**EXERCISE DESCRIPTION:**
Output the entries underneath exactly as they are.

[Records from a collection]
···
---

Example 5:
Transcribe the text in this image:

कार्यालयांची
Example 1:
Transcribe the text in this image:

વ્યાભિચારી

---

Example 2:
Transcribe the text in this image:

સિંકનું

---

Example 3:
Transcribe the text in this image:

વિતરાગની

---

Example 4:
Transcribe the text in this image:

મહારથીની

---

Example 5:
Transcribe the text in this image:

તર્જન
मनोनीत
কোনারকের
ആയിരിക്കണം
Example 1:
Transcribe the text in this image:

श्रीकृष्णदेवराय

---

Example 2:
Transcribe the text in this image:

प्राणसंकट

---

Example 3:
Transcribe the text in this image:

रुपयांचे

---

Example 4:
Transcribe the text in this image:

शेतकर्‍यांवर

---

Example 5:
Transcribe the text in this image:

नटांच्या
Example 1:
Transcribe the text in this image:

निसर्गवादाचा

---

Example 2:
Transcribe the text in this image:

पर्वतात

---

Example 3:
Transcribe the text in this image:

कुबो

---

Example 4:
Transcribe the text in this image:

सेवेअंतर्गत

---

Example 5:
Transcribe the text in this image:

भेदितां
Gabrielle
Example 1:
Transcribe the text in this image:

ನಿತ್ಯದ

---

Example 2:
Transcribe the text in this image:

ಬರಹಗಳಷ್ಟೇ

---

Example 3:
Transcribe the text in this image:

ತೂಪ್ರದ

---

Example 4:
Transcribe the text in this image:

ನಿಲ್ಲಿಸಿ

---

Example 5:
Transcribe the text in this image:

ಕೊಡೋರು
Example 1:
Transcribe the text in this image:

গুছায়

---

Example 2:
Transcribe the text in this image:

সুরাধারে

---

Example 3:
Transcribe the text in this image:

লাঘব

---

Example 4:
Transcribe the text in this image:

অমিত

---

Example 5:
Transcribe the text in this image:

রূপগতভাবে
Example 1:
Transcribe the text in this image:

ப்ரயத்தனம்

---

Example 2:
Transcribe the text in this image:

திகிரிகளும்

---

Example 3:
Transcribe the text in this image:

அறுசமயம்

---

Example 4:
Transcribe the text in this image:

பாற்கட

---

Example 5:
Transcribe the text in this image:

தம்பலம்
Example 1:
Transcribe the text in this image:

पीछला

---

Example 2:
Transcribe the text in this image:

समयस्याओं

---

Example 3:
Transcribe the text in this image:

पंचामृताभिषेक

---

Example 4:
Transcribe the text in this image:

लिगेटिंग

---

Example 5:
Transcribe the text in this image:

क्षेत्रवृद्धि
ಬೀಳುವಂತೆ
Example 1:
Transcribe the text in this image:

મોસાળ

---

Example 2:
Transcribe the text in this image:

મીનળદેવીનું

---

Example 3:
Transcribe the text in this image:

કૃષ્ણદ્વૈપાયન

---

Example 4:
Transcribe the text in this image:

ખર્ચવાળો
···
**WORKED SOLUTION:**
---

Example 5:
Transcribe the text in this image:

कार्यालयांची
Example 1:
Transcribe the text in this image:

વ્યાભિચારી

---

Example 2:
Transcribe the text in this image:

સિંકનું

---

Example 3:
Transcribe the text in this image:

વિતરાગની

---

Example 4:
Transcribe the text in this image:

મહારથીની

---

Example 5:
Transcribe the text in this image:

તર્જન
मनोनीत
কোনারকের
ആയിരിക്കണം
Example 1:
Transcribe the text in this image:

श्रीकृष्णदेवराय

---

Example 2:
Transcribe the text in this image:

प्राणसंकट

---

Example 3:
Transcribe the text in this image:

रुपयांचे

---

Example 4:
Transcribe the text in this image:

शेतकर्‍यांवर

---

Example 5:
Transcribe the text in this image:

नटांच्या
Example 1:
Transcribe the text in this image:

निसर्गवादाचा

---

Example 2:
Transcribe the text in this image:

पर्वतात

---

Example 3:
Transcribe the text in this image:

कुबो

---

Example 4:
Transcribe the text in this image:

सेवेअंतर्गत

---

Example 5:
Transcribe the text in this image:

भेदितां
Gabrielle
Example 1:
Transcribe the text in this image:

ನಿತ್ಯದ

---

Example 2:
Transcribe the text in this image:

ಬರಹಗಳಷ್ಟೇ

---

Example 3:
Transcribe the text in this image:

ತೂಪ್ರದ

---

Example 4:
Transcribe the text in this image:

ನಿಲ್ಲಿಸಿ

---

Example 5:
Transcribe the text in this image:

ಕೊಡೋರು
Example 1:
Transcribe the text in this image:

গুছায়

---

Example 2:
Transcribe the text in this image:

সুরাধারে

---

Example 3:
Transcribe the text in this image:

লাঘব

---

Example 4:
Transcribe the text in this image:

অমিত

---

Example 5:
Transcribe the text in this image:

রূপগতভাবে
Example 1:
Transcribe the text in this image:

ப்ரயத்தனம்

---

Example 2:
Transcribe the text in this image:

திகிரிகளும்

---

Example 3:
Transcribe the text in this image:

அறுசமயம்

---

Example 4:
Transcribe the text in this image:

பாற்கட

---

Example 5:
Transcribe the text in this image:

தம்பலம்
Example 1:
Transcribe the text in this image:

पीछला

---

Example 2:
Transcribe the text in this image:

समयस्याओं

---

Example 3:
Transcribe the text in this image:

पंचामृताभिषेक

---

Example 4:
Transcribe the text in this image:

लिगेटिंग

---

Example 5:
Transcribe the text in this image:

क्षेत्रवृद्धि
ಬೀಳುವಂತೆ
Example 1:
Transcribe the text in this image:

મોસાળ

---

Example 2:
Transcribe the text in this image:

મીનળદેવીનું

---

Example 3:
Transcribe the text in this image:

કૃષ્ણદ્વૈપાયન

---

Example 4:
Transcribe the text in this image:

ખર્ચવાળો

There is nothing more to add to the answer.